The CFA-induced inflammation model is accompanied by the production of proinflammatory cytokines, such as IL-6 and TNF-α, [2827], which enhance the pain response and sensitize the nociceptors [29]. Furthermore, central administration of IL-6 or TNF-α in rats induces thermal hyperalgesia [30], and injection of TNF-α or IL-6 in the hind paw of rats evokes hyperalgesia, mimicking the actions of carrageenan [31]. Tissue and plasma levels of cytokines (TNFα, IL-1β, and IL-6) from Crh–/– inflamed mice were significantly higher compared with those of the Crh + / + mice, in agreement with reports using other models of immune activation [26, 32]. The high levels of the cytokines in Crh–/– mice together with their low levels of glucocorticoids suggest that the regulation of cytokines during inflammation is CRH-independent.

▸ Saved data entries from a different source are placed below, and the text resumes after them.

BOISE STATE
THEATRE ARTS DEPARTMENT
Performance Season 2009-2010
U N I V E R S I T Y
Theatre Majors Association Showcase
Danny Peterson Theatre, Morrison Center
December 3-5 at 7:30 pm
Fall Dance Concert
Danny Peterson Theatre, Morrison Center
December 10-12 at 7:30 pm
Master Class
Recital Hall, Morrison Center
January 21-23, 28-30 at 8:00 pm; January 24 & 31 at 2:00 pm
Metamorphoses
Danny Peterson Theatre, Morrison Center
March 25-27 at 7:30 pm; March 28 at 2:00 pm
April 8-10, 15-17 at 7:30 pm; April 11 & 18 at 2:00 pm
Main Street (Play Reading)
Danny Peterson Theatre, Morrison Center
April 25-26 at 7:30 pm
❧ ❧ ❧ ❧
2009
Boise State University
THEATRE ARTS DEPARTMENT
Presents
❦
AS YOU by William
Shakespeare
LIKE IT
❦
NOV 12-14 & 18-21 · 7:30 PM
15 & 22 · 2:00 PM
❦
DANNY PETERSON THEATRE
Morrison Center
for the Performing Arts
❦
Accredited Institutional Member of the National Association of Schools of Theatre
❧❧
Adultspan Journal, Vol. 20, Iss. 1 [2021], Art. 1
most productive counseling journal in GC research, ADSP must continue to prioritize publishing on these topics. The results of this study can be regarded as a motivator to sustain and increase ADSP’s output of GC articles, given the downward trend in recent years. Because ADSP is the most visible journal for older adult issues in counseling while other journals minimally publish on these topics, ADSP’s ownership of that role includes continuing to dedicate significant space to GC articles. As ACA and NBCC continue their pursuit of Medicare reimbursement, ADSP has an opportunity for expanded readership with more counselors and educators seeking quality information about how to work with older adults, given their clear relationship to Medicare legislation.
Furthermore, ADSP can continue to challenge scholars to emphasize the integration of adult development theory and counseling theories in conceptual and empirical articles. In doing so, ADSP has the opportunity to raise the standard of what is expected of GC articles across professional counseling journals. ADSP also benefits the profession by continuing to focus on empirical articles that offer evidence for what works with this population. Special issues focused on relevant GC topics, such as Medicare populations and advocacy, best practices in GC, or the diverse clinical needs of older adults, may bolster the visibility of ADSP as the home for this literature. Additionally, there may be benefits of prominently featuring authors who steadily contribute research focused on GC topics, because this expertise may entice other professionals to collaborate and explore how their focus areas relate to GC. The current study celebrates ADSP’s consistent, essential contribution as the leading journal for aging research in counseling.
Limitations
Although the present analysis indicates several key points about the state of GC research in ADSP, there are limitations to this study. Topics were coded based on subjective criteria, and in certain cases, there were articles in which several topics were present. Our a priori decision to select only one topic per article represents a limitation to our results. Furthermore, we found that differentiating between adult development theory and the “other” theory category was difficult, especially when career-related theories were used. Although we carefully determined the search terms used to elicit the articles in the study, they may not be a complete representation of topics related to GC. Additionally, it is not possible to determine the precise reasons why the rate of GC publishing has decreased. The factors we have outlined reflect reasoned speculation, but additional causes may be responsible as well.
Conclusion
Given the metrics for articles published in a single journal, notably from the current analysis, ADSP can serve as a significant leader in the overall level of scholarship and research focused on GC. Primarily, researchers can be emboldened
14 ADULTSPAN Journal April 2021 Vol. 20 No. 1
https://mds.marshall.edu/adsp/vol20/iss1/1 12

The above hypothesis is also confirmed by the differences in the cytokine levels of Crh-/- mice untreated and treated with glucocorticoid. These findings suggest that production of proinflammatory cytokines is CRH-independent during inflammatory pain unlike in other states of immune system activation [26].

Conclusions

In conclusion, we demonstrate for the first time, to our knowledge, that Crh deficiency is associated with pronociception, which is, however, attributable to some extent to the related glucocorticoid insufficiency. The mechanism of action partially involves the expression of the opioid peptide system in the inflamed tissue, since POMC mRNA expression was significantly lower at the site of inflammation of Crh-/- mice. The role of other factors involved in analgesia, such as substance P and NGF, should be should examined in in vivo as well as in vitro studies.